Thursday, October 6, 2016

Discussion of Cognitive Development: Piaget and Bruner

Dr. Lauren Barth-Cohen
One classic research topic in the development of young children's thinking in science is the shape of the earth.  Based on everyday observations it is understandable that one may assume that the world is flat, and many have noted the historical parallel's between young children assumptions of the world being flat and the history of science.  However, upon being told that the world is round, many have noted that young children sometimes then presume that the earth is a flat disk inside a hollow sphere. Based on your reading of this weeks chapters, describe these results in light of Piaget and Bruner's work.  How might you apply these ideas to the design of instruction for the shape of the earth?
The "metaphor of conceptual change as a scientific paradigm shift" put forth by Posner aptly characterizes this childish misconception.  Stretching the analogy a bit, you might look at the evolution of knowledge in the Western world as the Piagetian process of childhood maturation into teen - moving from the pre-operational Pre-Socratic times (& then later re-booted with the Dark Ages) through the concrete operational stage & Golden Age of Greece into the formal operational & European Renaissance & later Enlightenment.
As a whole, general human community, we believed that the Earth was a flat disc at one time.  And, of course, it took no less than a dramatic & painful paradigm shift in Europe to grow past the primitive concept that our plane of existence was not flat but indeed a revolving & orbiting sphere. Children, just as humanity, view the world in the simplest possible manner - very Aristotelian in a way. Young children have not moved into the stage of viewing knowledge of the physical world in the mental, imaginative, constructivist models.  
I agree completely with Bruner that children have a far greater capacity to assimilate knowledge & accommodate the new intellectual "paradigms" they are confronted with as they flow through formal education & their dynamic cognitive development.  
As Bruner suggests, instruction (especially around the idea of physics) optimizes discovery when children are taught:
  • How to cut their losses (divest regardless of their stubborn hold to a crumbling foundation)
  • Pose good testable results (scientific method & experimentation)
  • Persist in seeking appropriate evidence (determination can be a useful ally when bent correctly), &
  • Be concise (for, after all, simplicity & brevity are infinitely appealing) 
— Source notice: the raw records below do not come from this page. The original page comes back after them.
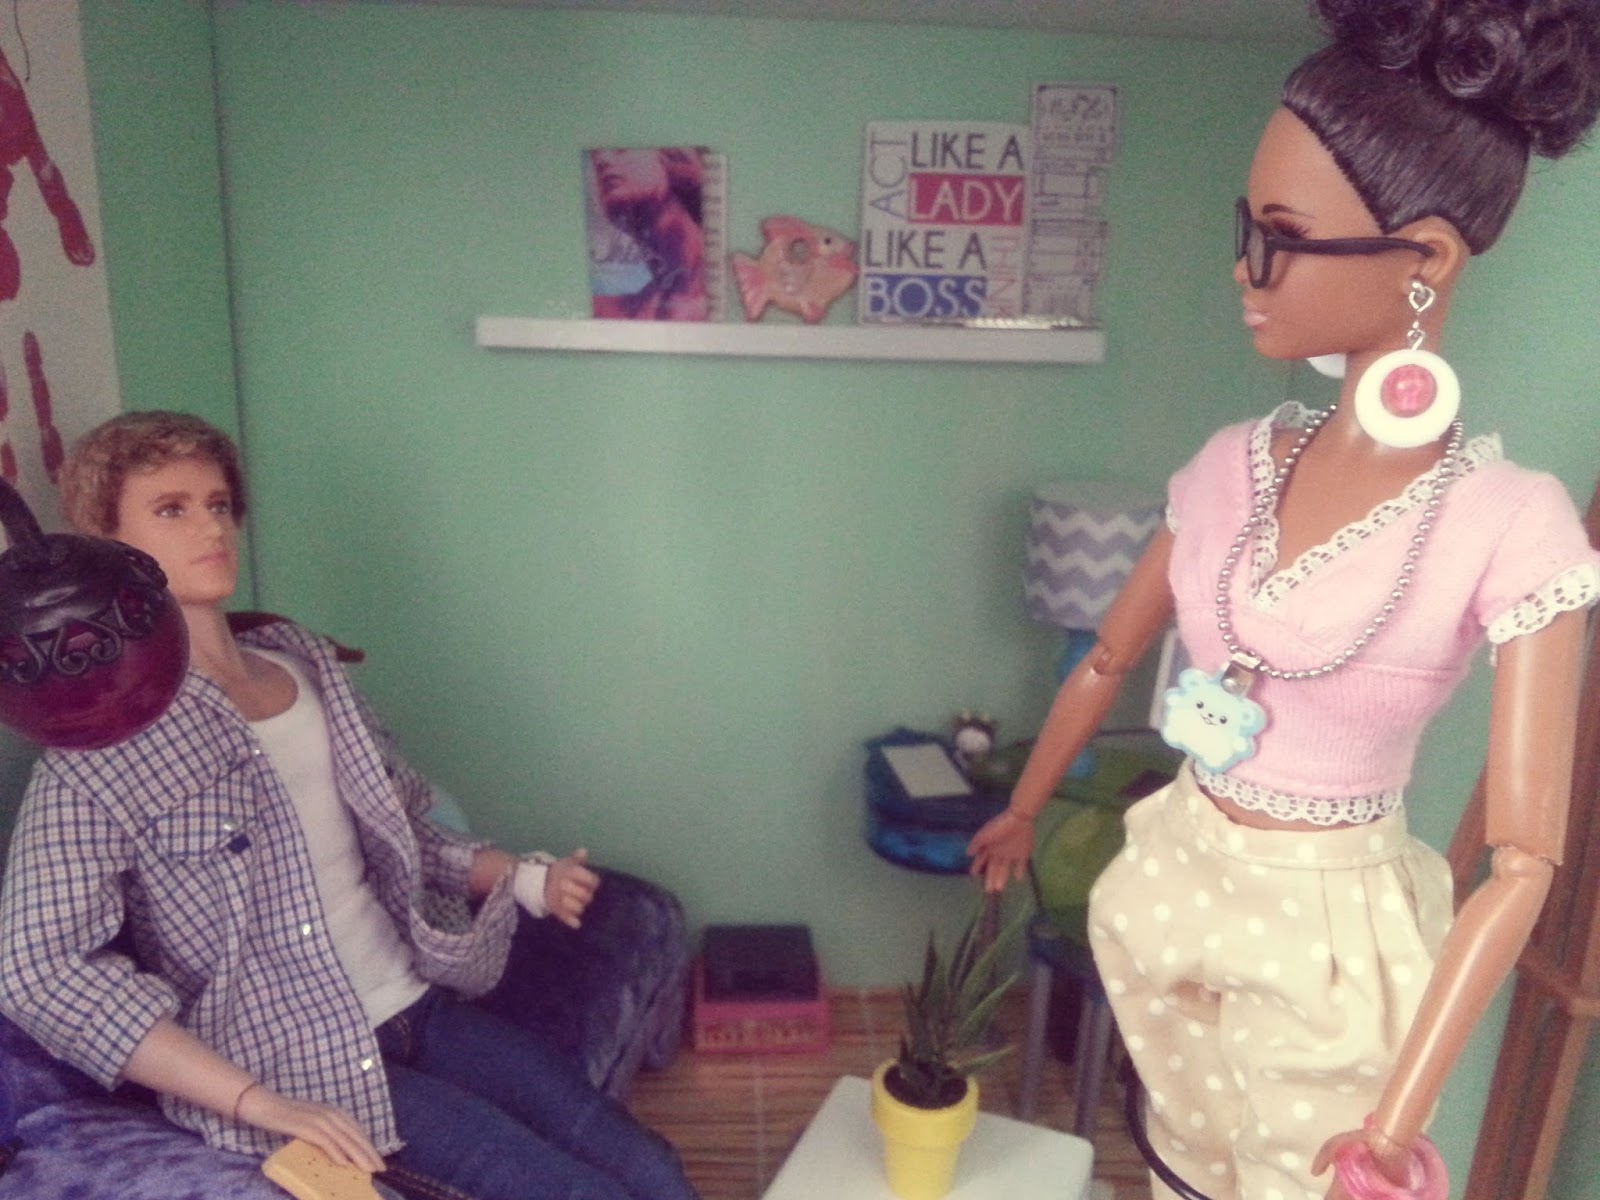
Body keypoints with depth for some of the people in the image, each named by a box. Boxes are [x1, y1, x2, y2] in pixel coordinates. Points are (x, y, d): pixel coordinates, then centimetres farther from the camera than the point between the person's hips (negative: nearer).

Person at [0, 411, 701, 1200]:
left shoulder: (304, 662, 8)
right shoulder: (102, 750, -11)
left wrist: (521, 878, 2)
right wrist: (258, 1104, -23)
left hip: (419, 1006, 6)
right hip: (304, 1067, -5)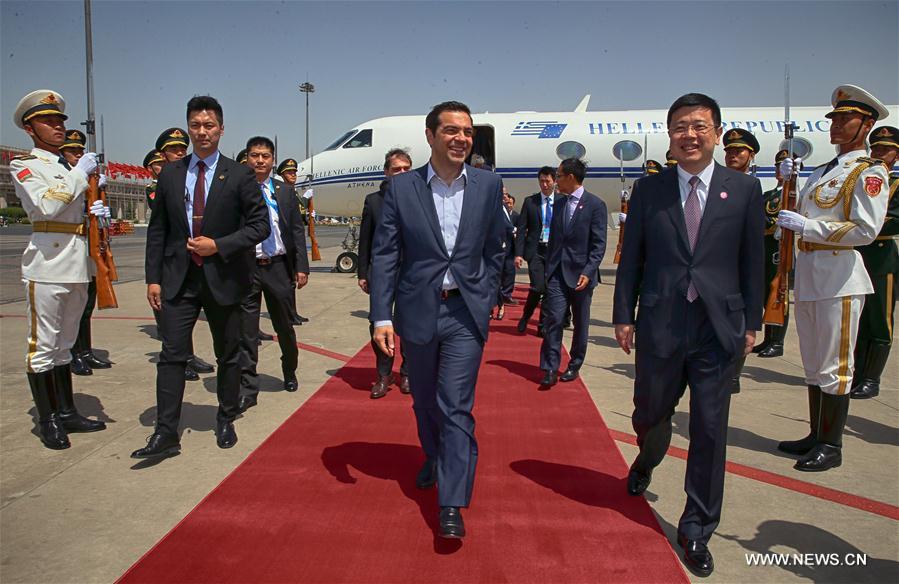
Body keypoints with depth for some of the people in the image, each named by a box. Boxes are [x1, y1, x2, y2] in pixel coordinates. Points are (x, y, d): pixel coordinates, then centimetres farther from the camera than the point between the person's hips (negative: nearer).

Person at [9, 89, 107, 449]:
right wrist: (80, 174, -12)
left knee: (64, 344, 14)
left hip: (78, 265, 7)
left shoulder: (72, 167, 19)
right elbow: (47, 206, -18)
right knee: (43, 345, -1)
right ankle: (48, 421, 7)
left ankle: (67, 413, 21)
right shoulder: (24, 166, -1)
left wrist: (96, 213, 5)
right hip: (47, 265, -7)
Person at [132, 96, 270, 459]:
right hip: (178, 279, 2)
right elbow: (157, 230, 8)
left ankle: (225, 421, 26)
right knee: (172, 354, -2)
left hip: (223, 278, -1)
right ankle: (166, 433, 4)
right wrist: (153, 277, 2)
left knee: (228, 355, 9)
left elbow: (260, 225, -4)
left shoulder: (239, 176, -2)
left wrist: (218, 245, -14)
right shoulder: (170, 174, 7)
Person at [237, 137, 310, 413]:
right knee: (246, 332, 1)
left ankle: (289, 373, 38)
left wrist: (302, 267, 0)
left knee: (285, 327, 15)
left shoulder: (285, 191, 6)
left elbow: (297, 230, 6)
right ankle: (247, 390, 10)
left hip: (279, 266, 2)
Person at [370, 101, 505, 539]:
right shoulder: (401, 188, -4)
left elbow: (494, 249, 9)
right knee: (425, 401, 19)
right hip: (417, 310, 1)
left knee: (456, 407, -4)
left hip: (465, 313, -1)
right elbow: (384, 254, -5)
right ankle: (435, 459, 46)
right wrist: (381, 316, -10)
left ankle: (451, 505, 2)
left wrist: (488, 298, 9)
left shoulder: (489, 186, 0)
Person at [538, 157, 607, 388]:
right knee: (553, 319, -6)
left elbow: (599, 244, -9)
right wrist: (548, 268, 11)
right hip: (557, 273, 4)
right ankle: (550, 369, -4)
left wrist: (588, 272, -18)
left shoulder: (595, 205, -6)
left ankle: (574, 366, 23)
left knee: (580, 323, 9)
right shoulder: (559, 204, 12)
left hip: (580, 274, -4)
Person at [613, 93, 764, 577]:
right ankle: (646, 462, 51)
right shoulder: (649, 190, 2)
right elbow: (631, 259, 3)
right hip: (659, 325, 1)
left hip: (719, 329, 0)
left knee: (709, 431, 5)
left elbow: (752, 261, 4)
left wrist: (752, 322, 3)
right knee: (650, 413, 15)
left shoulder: (744, 189, 2)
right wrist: (623, 315, 0)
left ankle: (696, 530, 21)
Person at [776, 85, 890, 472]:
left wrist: (808, 226, -19)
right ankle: (817, 435, 27)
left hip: (838, 278, -8)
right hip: (808, 276, 8)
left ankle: (831, 447, 10)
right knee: (813, 364, 15)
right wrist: (787, 180, 9)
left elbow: (866, 229, -18)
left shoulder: (869, 172, -8)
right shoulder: (823, 171, 17)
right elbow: (796, 214, 22)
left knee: (834, 366, -1)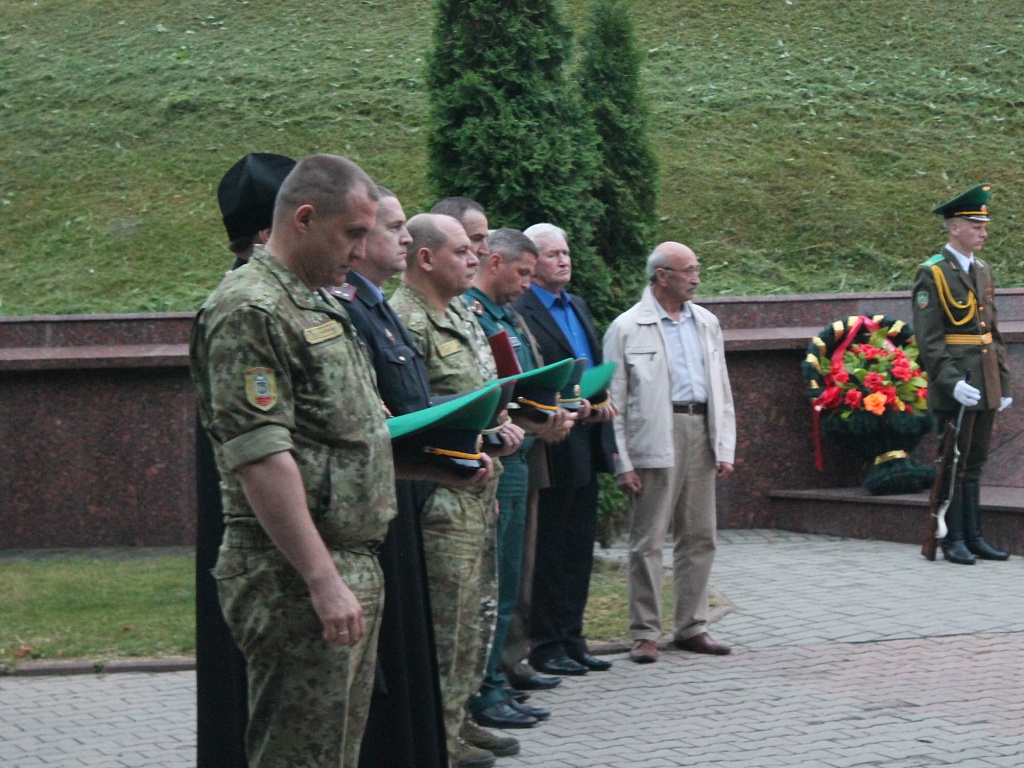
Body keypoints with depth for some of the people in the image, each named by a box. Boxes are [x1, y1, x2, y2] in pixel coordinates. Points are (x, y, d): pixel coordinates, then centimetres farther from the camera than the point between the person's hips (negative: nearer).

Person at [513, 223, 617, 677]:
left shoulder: (579, 308, 17)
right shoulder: (518, 312, -11)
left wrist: (602, 401, 3)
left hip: (586, 447, 8)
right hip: (553, 447, -8)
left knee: (579, 549, 12)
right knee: (550, 551, -1)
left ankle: (571, 639, 20)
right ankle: (545, 645, 7)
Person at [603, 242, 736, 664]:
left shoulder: (706, 323, 15)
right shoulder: (627, 328, -1)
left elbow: (721, 389, 17)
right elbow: (614, 401, -2)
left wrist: (725, 449, 8)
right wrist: (622, 464, -8)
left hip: (701, 431, 5)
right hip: (656, 436, -5)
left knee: (699, 536, 7)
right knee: (648, 539, -3)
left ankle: (692, 627, 16)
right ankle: (645, 633, 3)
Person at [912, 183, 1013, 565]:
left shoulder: (982, 271, 14)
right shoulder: (932, 274, -9)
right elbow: (929, 339, -14)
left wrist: (1003, 383, 15)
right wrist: (952, 382, -22)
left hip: (985, 386, 7)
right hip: (956, 388, -7)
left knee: (974, 464, 11)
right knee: (954, 465, -1)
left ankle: (974, 537, 16)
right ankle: (953, 541, 6)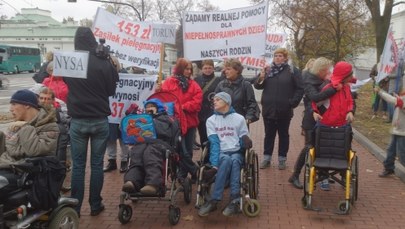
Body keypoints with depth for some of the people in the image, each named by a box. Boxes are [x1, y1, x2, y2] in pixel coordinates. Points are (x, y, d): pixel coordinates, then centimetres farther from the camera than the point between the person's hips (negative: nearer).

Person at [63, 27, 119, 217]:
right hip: (100, 121, -1)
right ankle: (95, 205, 16)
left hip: (77, 121, 1)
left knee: (78, 165, 8)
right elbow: (112, 90, 3)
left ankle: (75, 207, 12)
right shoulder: (104, 63, -7)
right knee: (97, 164, 8)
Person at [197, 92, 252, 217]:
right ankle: (235, 201, -39)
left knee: (234, 160, -35)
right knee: (227, 160, -35)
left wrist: (246, 142, -19)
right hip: (221, 153, 0)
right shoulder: (211, 120, 9)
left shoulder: (239, 118, 9)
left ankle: (214, 200, -39)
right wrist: (215, 164, -18)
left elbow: (244, 140, 7)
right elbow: (214, 142, -4)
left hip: (237, 153, 0)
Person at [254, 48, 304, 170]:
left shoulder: (292, 71, -3)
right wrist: (260, 78, -14)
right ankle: (267, 158, 19)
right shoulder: (268, 70, 6)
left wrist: (292, 103, -10)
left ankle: (282, 159, 18)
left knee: (283, 135, 10)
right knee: (269, 134, 10)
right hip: (268, 109, 3)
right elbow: (258, 86, 5)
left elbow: (300, 89, -4)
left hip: (284, 110, -3)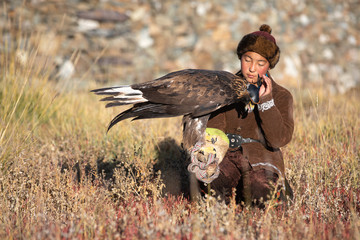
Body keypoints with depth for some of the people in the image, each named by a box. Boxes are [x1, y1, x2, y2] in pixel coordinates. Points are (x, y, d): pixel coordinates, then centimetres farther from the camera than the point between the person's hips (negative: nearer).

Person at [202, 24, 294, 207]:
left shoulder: (281, 96, 6)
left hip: (261, 159, 0)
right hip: (227, 155, 1)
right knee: (210, 184, -32)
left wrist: (266, 100, -14)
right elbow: (214, 128, 6)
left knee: (263, 196, -31)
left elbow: (278, 140, -8)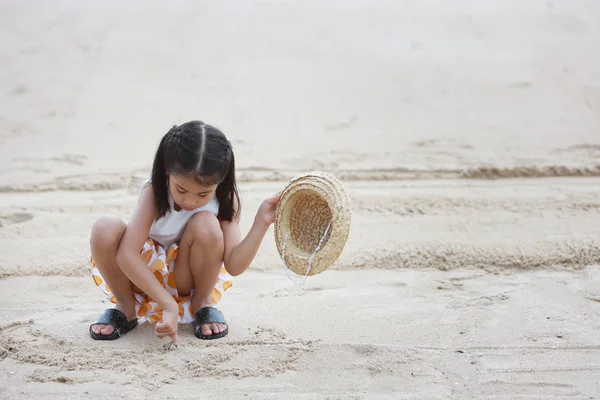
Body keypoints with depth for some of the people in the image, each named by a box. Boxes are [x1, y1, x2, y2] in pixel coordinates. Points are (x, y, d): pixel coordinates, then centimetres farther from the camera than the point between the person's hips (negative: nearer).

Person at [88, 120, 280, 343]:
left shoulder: (225, 200, -17)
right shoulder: (154, 192, -24)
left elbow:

Having many nephews & nieces (& being a very eager Uncle-babysitter), I have found that guiding kids through Socratic discussions with accompanying physical models to demonstrate phases of the moon & eclipses can be brilliant fun.  I treat these little adventurers as equals & apt discoverers of knowledge - veritable Christopher Columbuses.  The ensuing discovery of knowledge & seeing that light bulb moment sparkle in a child's eye is one of life's necessary, raison d'etre moments for anyone worthy of being called a teacher.